Exercise instructions — Copy each entry below verbatim. Skip the pictures.

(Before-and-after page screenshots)
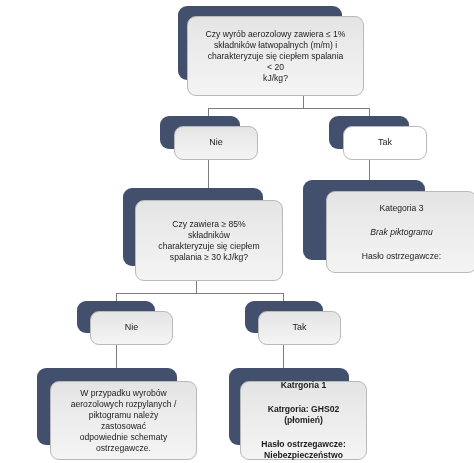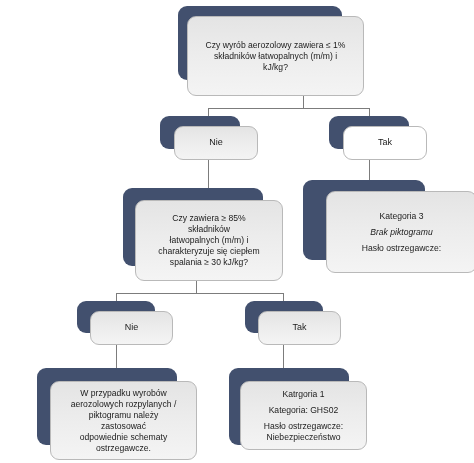--- a/index.html
+++ b/index.html
@@ -61,21 +61,21 @@
     font-size: 9px;
   }
   .decision .inner {
     font-size: 8.6px;
   }
   .result .inner {
     font-size: 8.6px;
   }
   .line-row { display: block; }
   .line-row.ital { font-style: italic; }
-  .line-row.gap-sm { margin-top: 5px; }
+  .line-row.gap-sm { margin-top: 13px; }
 </style>
 </head>
 <body>
 
 <div id="canvas">
 
   <div class="line v" style="left:303px; top:95px; height:14px;"></div>
   <div class="line h" style="left:208px; top:108px; width:162px;"></div>
   <div class="line v" style="left:208px; top:108px; height:14px;"></div>
   <div class="line v" style="left:369px; top:108px; height:14px;"></div>
@@ -92,20 +92,21 @@
   <div class="line v" style="left:116px; top:344px; height:24px;"></div>
 
   <div class="line v" style="left:283px; top:344px; height:24px;"></div>
 
   <div class="node" style="left:178px; top:6px; width:186px; height:90px;">
     <div class="shadow" style="width:164px; height:74px;"></div>
     <div class="face decision" style="left:9px; top:10px; width:177px; height:80px;">
       <div class="inner">
         <span class="line-row">Czy wyrób aerozolowy zawiera ≤ 1%</span>
         <span class="line-row">składników łatwopalnych (m/m) i</span>
+        <span class="line-row">charakteryzuje się ciepłem spalania &lt; 20</span>
         <span class="line-row">kJ/kg?</span>
       </div>
     </div>
   </div>
 
   <div class="node" style="left:160px; top:116px; width:98px; height:44px;">
     <div class="shadow" style="width:80px; height:33px;"></div>
     <div class="face" style="left:14px; top:10px; width:84px; height:34px;">
       <div class="inner lbl">Nie</div>
     </div>
@@ -127,21 +128,20 @@
         <span class="line-row gap-sm">Hasło ostrzegawcze:</span>
       </div>
     </div>
   </div>
 
   <div class="node" style="left:123px; top:188px; width:172px; height:93px;">
     <div class="shadow" style="width:140px; height:78px;"></div>
     <div class="face decision" style="left:12px; top:12px; width:148px; height:81px;">
       <div class="inner">
         <span class="line-row">Czy zawiera ≥ 85% składników</span>
-        <span class="line-row">łatwopalnych (m/m) i</span>
         <span class="line-row">charakteryzuje się ciepłem</span>
         <span class="line-row">spalania ≥ 30 kJ/kg?</span>
       </div>
     </div>
   </div>
 
   <div class="node" style="left:77px; top:301px; width:96px; height:44px;">
     <div class="shadow" style="width:78px; height:32px;"></div>
     <div class="face" style="left:13px; top:10px; width:83px; height:34px;">
       <div class="inner lbl">Nie</div>
@@ -163,23 +163,24 @@
         <span class="line-row">aerozolowych rozpylanych /</span>
         <span class="line-row">piktogramu należy zastosować</span>
         <span class="line-row">odpowiednie schematy</span>
         <span class="line-row">ostrzegawcze.</span>
       </div>
     </div>
   </div>
 
   <div class="node" style="left:229px; top:368px; width:138px; height:92px;">
     <div class="shadow" style="width:120px; height:77px;"></div>
-    <div class="face result" style="left:11px; top:13px; width:127px; height:69px;">
+    <div class="face result" style="left:11px; top:13px; width:127px; height:79px;font-weight:bold;">
       <div class="inner">
         <span class="line-row">Katrgoria 1</span>
-        <span class="line-row gap-sm">Kategoria: GHS02</span>
+        <span class="line-row gap-sm">Katrgoria: GHS02</span>
+        <span class="line-row">(płomień)</span>
         <span class="line-row gap-sm">Hasło ostrzegawcze:</span>
         <span class="line-row">Niebezpieczeństwo</span>
       </div>
     </div>
   </div>
 
 </div>
 
 </body></html>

Reply to the task —
--- a/index.html
+++ b/index.html
@@ -61,21 +61,21 @@
     font-size: 9px;
   }
   .decision .inner {
     font-size: 8.6px;
   }
   .result .inner {
     font-size: 8.6px;
   }
   .line-row { display: block; }
   .line-row.ital { font-style: italic; }
-  .line-row.gap-sm { margin-top: 5px; }
+  .line-row.gap-sm { margin-top: 13px; }
 </style>
 </head>
 <body>
 
 <div id="canvas">
 
   <div class="line v" style="left:303px; top:95px; height:14px;"></div>
   <div class="line h" style="left:208px; top:108px; width:162px;"></div>
   <div class="line v" style="left:208px; top:108px; height:14px;"></div>
   <div class="line v" style="left:369px; top:108px; height:14px;"></div>
@@ -92,20 +92,21 @@
   <div class="line v" style="left:116px; top:344px; height:24px;"></div>
 
   <div class="line v" style="left:283px; top:344px; height:24px;"></div>
 
   <div class="node" style="left:178px; top:6px; width:186px; height:90px;">
     <div class="shadow" style="width:164px; height:74px;"></div>
     <div class="face decision" style="left:9px; top:10px; width:177px; height:80px;">
       <div class="inner">
         <span class="line-row">Czy wyrób aerozolowy zawiera ≤ 1%</span>
         <span class="line-row">składników łatwopalnych (m/m) i</span>
+        <span class="line-row">charakteryzuje się ciepłem spalania &lt; 20</span>
         <span class="line-row">kJ/kg?</span>
       </div>
     </div>
   </div>
 
   <div class="node" style="left:160px; top:116px; width:98px; height:44px;">
     <div class="shadow" style="width:80px; height:33px;"></div>
     <div class="face" style="left:14px; top:10px; width:84px; height:34px;">
       <div class="inner lbl">Nie</div>
     </div>
@@ -127,21 +128,20 @@
         <span class="line-row gap-sm">Hasło ostrzegawcze:</span>
       </div>
     </div>
   </div>
 
   <div class="node" style="left:123px; top:188px; width:172px; height:93px;">
     <div class="shadow" style="width:140px; height:78px;"></div>
     <div class="face decision" style="left:12px; top:12px; width:148px; height:81px;">
       <div class="inner">
         <span class="line-row">Czy zawiera ≥ 85% składników</span>
-        <span class="line-row">łatwopalnych (m/m) i</span>
         <span class="line-row">charakteryzuje się ciepłem</span>
         <span class="line-row">spalania ≥ 30 kJ/kg?</span>
       </div>
     </div>
   </div>
 
   <div class="node" style="left:77px; top:301px; width:96px; height:44px;">
     <div class="shadow" style="width:78px; height:32px;"></div>
     <div class="face" style="left:13px; top:10px; width:83px; height:34px;">
       <div class="inner lbl">Nie</div>
@@ -163,23 +163,24 @@
         <span class="line-row">aerozolowych rozpylanych /</span>
         <span class="line-row">piktogramu należy zastosować</span>
         <span class="line-row">odpowiednie schematy</span>
         <span class="line-row">ostrzegawcze.</span>
       </div>
     </div>
   </div>
 
   <div class="node" style="left:229px; top:368px; width:138px; height:92px;">
     <div class="shadow" style="width:120px; height:77px;"></div>
-    <div class="face result" style="left:11px; top:13px; width:127px; height:69px;">
+    <div class="face result" style="left:11px; top:13px; width:127px; height:79px;font-weight:bold;">
       <div class="inner">
         <span class="line-row">Katrgoria 1</span>
-        <span class="line-row gap-sm">Kategoria: GHS02</span>
+        <span class="line-row gap-sm">Katrgoria: GHS02</span>
+        <span class="line-row">(płomień)</span>
         <span class="line-row gap-sm">Hasło ostrzegawcze:</span>
         <span class="line-row">Niebezpieczeństwo</span>
       </div>
     </div>
   </div>
 
 </div>
 
 </body></html>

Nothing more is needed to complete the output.